La Xbox One S por dentro: ¿cómo es la nueva consola de Microsoft?

La llegada del Anniversary Update para Windows 10 demandó mucha atención de la prensa especializada, pero el último sistema operativo de Microsoft no fue lo único que recibió una actualización. Todos aquellos usuarios que por una u otra razón decidieron posponer la adquisición de una Xbox One ahora tienen la posibilidad de saltar la primera generación del hardware, y clavar sus garras sobre la nueva Xbox One S. El gigante de Redmond ha dicho que esta versión de la consola es un 40 por ciento más pequeña, ¿pero cómo logró eso con exactitud?

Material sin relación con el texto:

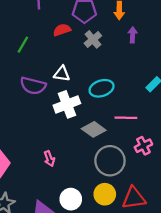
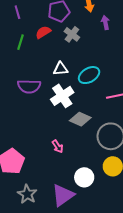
green line: (23, 45) -> (21, 42), moved
white triangle: (62, 74) -> (61, 69), moved
gray diamond: (94, 129) -> (80, 119), moved

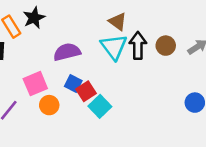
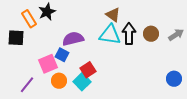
cyan triangle: (114, 47) -> (110, 35), turned -45
blue square: (73, 84) -> (62, 55), moved
cyan square: (100, 106) -> (82, 82), moved

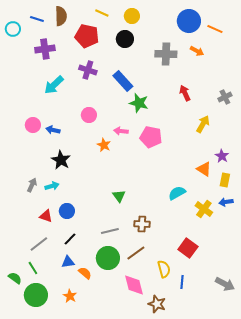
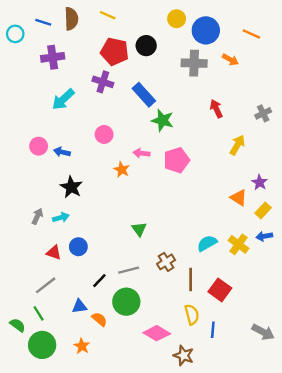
yellow line: (102, 13) -> (108, 15), moved
yellow circle: (132, 16) -> (177, 19), moved
blue circle: (189, 21) -> (206, 30), moved
red pentagon: (87, 36) -> (115, 51), moved
pink pentagon: (151, 137) -> (177, 160), turned -30
yellow rectangle: (225, 180) -> (263, 210), turned 32
cyan semicircle: (177, 193) -> (207, 243), moved
brown cross: (142, 224) -> (166, 262), turned -35
black line: (70, 239) -> (99, 281), moved
brown line: (136, 253) -> (191, 279), moved, turned -54
pink diamond: (134, 285) -> (157, 333), turned -45

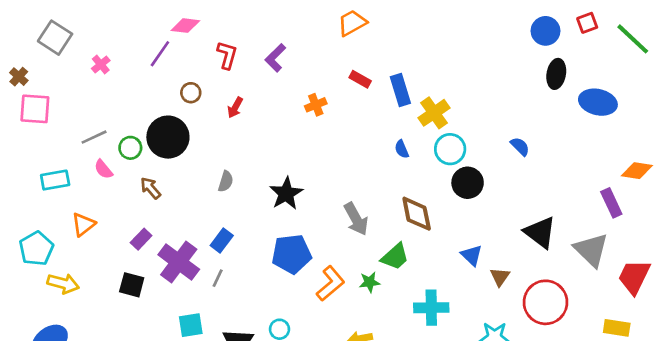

El próximo 22 de noviembre, la Xbox One cumplirá tres años de edad. Si medimos ese tiempo frente a los diez años y siete meses que alcanzó la Xbox 360, no quedan dudas de que la llamada «octava generación» de consolas aún tiene mucha tela para cortar. Por supuesto, esto no sólo significa nuevos juegos, sino también revisiones adicionales sobre el hardware. En el caso de la Xbox 360, dichas revisiones fueron dos («S» y «E», bajo las que se lanzaron múltiples ediciones), y siguiendo una línea similar, ahora es el turno de la Xbox One S. La Xbox One tuvo problemas antes y después de su lanzamiento, pero la estética fue uno de los puntos más criticados. Las comparaciones con una videocasetera no tardaron mucho en invadir la Web, sin embargo, Redmond supo recoger el guante en estos 36 meses, y hoy presenta un diseño superior.

¿40 por ciento más pequeña? Sí, lo primero que eliminó Microsoft fue la fuente externa. (iFixit)

Comencemos por el detalle de que es un 40 por ciento más pequeña que la Xbox One original. La diferencia no es tan impresionante si se coloca a una consola junto a la otra, pero gracias al «teardown» hecho por la gente de iFixit descubrimos la clave detrás de esa reducción: La nueva Xbox One S posee una fuente de alimentación interna y refrigerada en forma pasiva. El nuevo formato obliga al usuario a «comenzar por abajo» si desea abrir la consola, retirando la cubierta inferior después de haber batallado con una cantidad significativa de trabas plásticas. Aún así, una vez dentro notamos que el diseño es altamente modular, un detalle que siempre es bienvenido cuando debemos hacer alguna reparación. La cantidad de memoria disponible en la consola sigue siendo de 8 GB en DDR3, y los ocho núcleos del CPU en el SoC se mantienen a 1.75 GHz, pero las mejoras en el silicio le han permitido a Microsoft elevar la frecuencia del GPU a 914 MHz (la Xbox One original entrega 853 MHz), añadir soporte HDR y declarar a esta revisión «4K Ready»… siempre y cuando hablemos de streaming. La consola simplemente no tiene hardware suficiente para hacer un upscale de 1080p a 4K sobre juegos, y la PlayStation 4 se encuentra en la misma situación. Tal vez la «PlayStation 4 Neo» pueda cruzar esa barrera, aunque debemos esperar como mínimo hasta octubre.

Que levante la mano quién puede ver al Jefe Maestro… (iFixit)

Si hay un «punto débil» en la Xbox One S, probablemente sea el disco duro. La nueva consola conserva su máximo de dos terabytes, pero utiliza una unidad de 5.400 RPM, y cualquier intento de reemplazarla por algo mejor (un SSD, digamos) anula la garantía. El precio de la Xbox One S (500 GB) comienza en 299 dólares al otro lado del charco, y por 100 billetes extra accedemos al modelo de 2 TB. Para cerrar, la Xbox One S es una actualización natural y coherente. «Project Scorpio» aún está muy lejos en el calendario (último cuatrimestre de 2017 en teoría), por lo tanto, quien desee subir al tren de la Xbox One, debería hacerlo ahora.